Economics

Hispanic Employees’ and Black Women’s Unemployment Declined in November While being Stable Overall

Hispanic Employees’ and Black Women’s Unemployment Declined in November While being Stable Overall

While the overall unemployment rate remained stable in November, it decreased among Hispanic workers and Black women.

According to the Labor Department on Friday (December 2, 2022), the jobless rate for Hispanic employees dropped from 4.2% in October to 3.9% last month. Male Hispanic unemployment decreased to 3.5% from 3.8%, and female Hispanic unemployment decreased to 3.6% from 3.7%. Hispanic youth unemployment (16-19) improved to 11.2% from 12.3%.

Black unemployment dropped to 5.7%, down from 5.9%. It fell more for Black women to 5.2%, from 5.8%. The unemployment rate for Black men increased from 5.3% to 5.4% in the meantime. The rate of black youth unemployment increased from 16.5% to 16.8%.

More generally, the 3.7% unemployment rate in the United States in November remained steady from October’s level and was in line with predictions.

Still, the U.S. reported strong jobs growth in November, signaling the Federal Reserve may have further to go in its efforts to cool the labor market. Overall, the U.S. added 263,000 jobs last month. Economists surveyed by Dow Jones were expecting 200,000 new jobs.

“What this report really means is that the Federal Reserve is going to continue along an aggressive track to try to bring the unemployment rate number frankly, up more,” said Michelle Holder, a distinguished senior fellow at Washington Center for Equitable Growth.

“And so, that in the end is not necessarily good for black and Latinx workers, because we know during recessionary periods, these are the workers that are normally the most disaffected.”

Notable jobs gains last month in the leisure and hospitality sector drove the decline in the unemployment rate among Hispanic workers, Holder said. Hispanic workers are overrepresented in the sector, which added 88,000 jobs in November.

Meanwhile, the fall in the jobless rate for Black women was fueled by significant job growth in the health care and government sectors.

Of course, the lower unemployment rates for both groups are also due in part to the fact that more Black women and Hispanic employees are leaving the workforce, a trend that Holder claims has been accelerated by the pandemic.
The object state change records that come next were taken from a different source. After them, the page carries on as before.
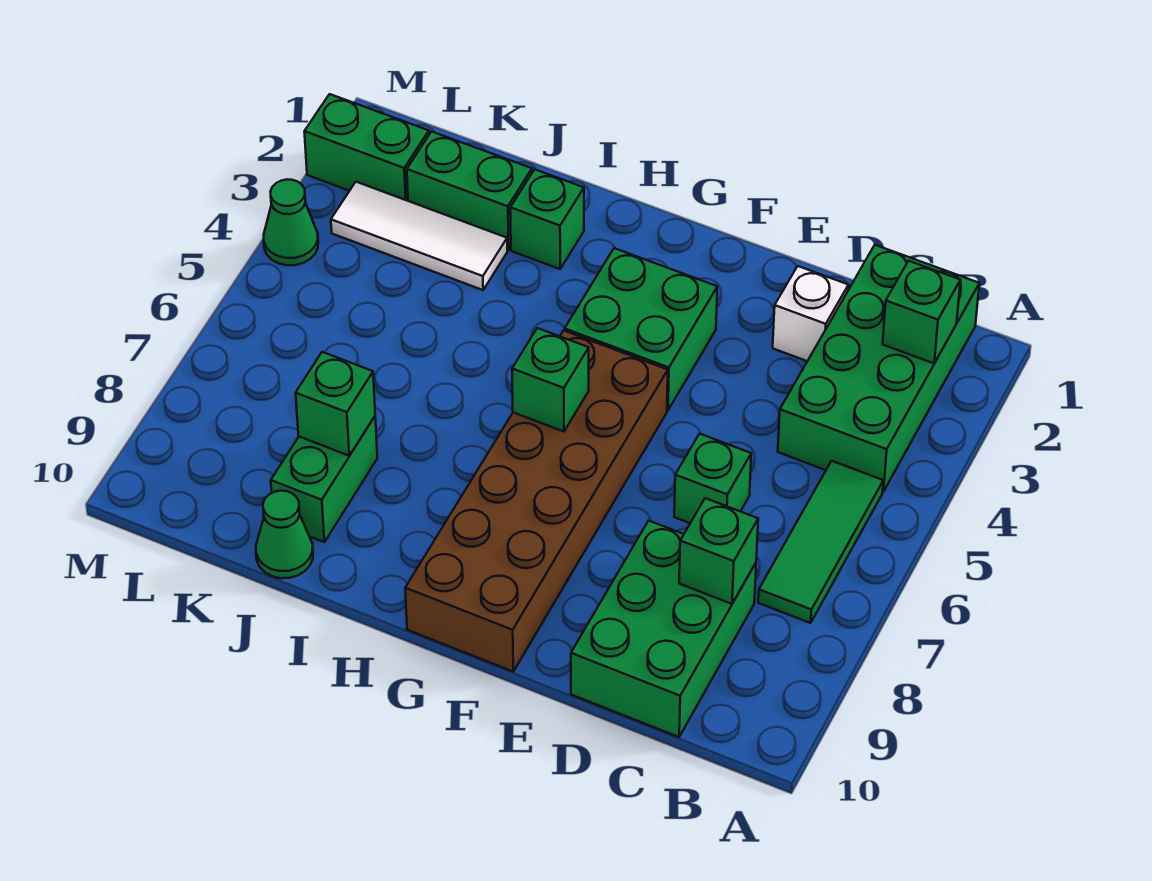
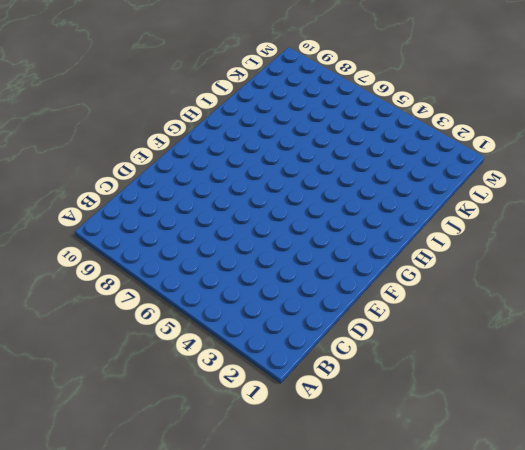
none -> green brick B1:C4 level 1
none -> green tile B5:B7 level 1
none -> green brick C8:D10 level 1

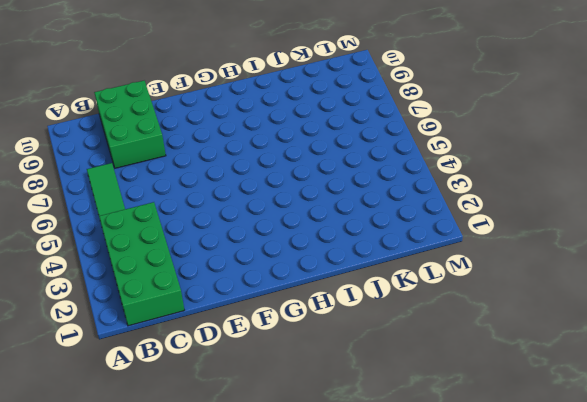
none -> white brick D2 level 1
none -> green brick D6 level 1
none -> green brick F3:G4 level 1

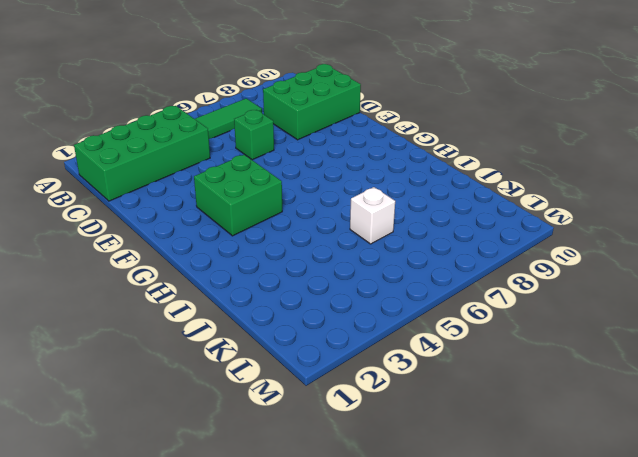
white brick J6 level 1 -> white brick D2 level 1
none -> brown brick F5:G10 level 1
none -> green brick I2 level 1
none -> green brick J2:K2 level 1

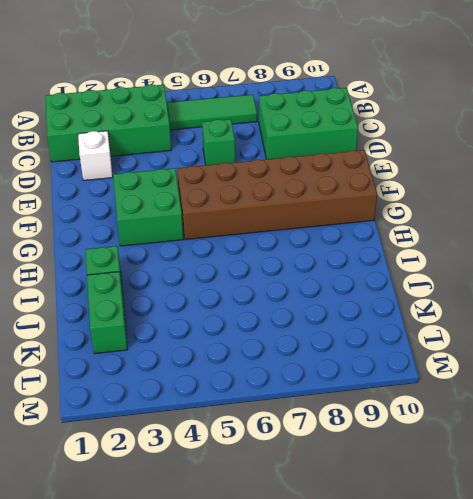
none -> white tile J3:L3 level 1
none -> green brick J8:J9 level 1
none -> green cone J10 level 1

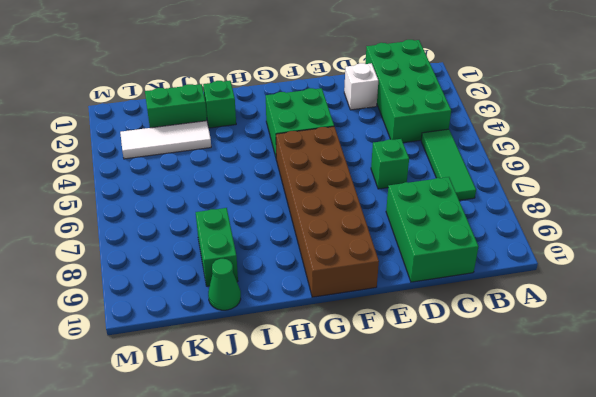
none -> green brick L2:M2 level 1
none -> green cone M4 level 1
none -> green brick B2 level 2

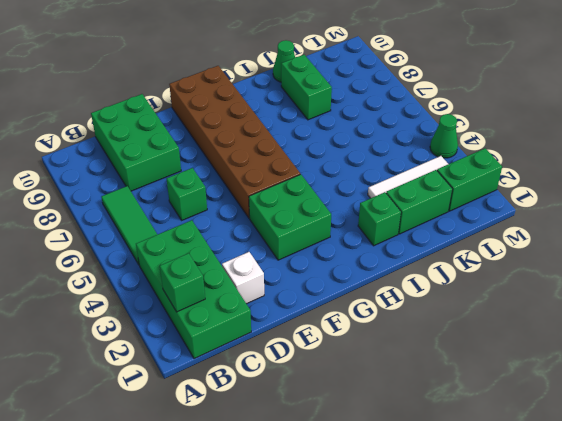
none -> green brick C8 level 2
none -> green brick G6 level 2
none -> green brick J8 level 2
Hispanic workers saw their labor force participation rate fall to 65.7%, down from 66.1%. The rate for Black women dipped to 61.8%, down from 62.2% in October.

Meanwhile, according to Elise Gould, a senior economist at the Economic Policy Institute, the robust headline figures in the November jobs report conceal some weakness in the household survey data.

Overall, data showing the number of people employed in the U.S., the employment-population ratio, and participation rates have all ticked lower for at least three straight months.

If what’s happening in the household survey is a better measure, “then it’s actually showing far more economic distress,” Gould said. “And so that means that people are actually losing their jobs and they’re hurting right now.”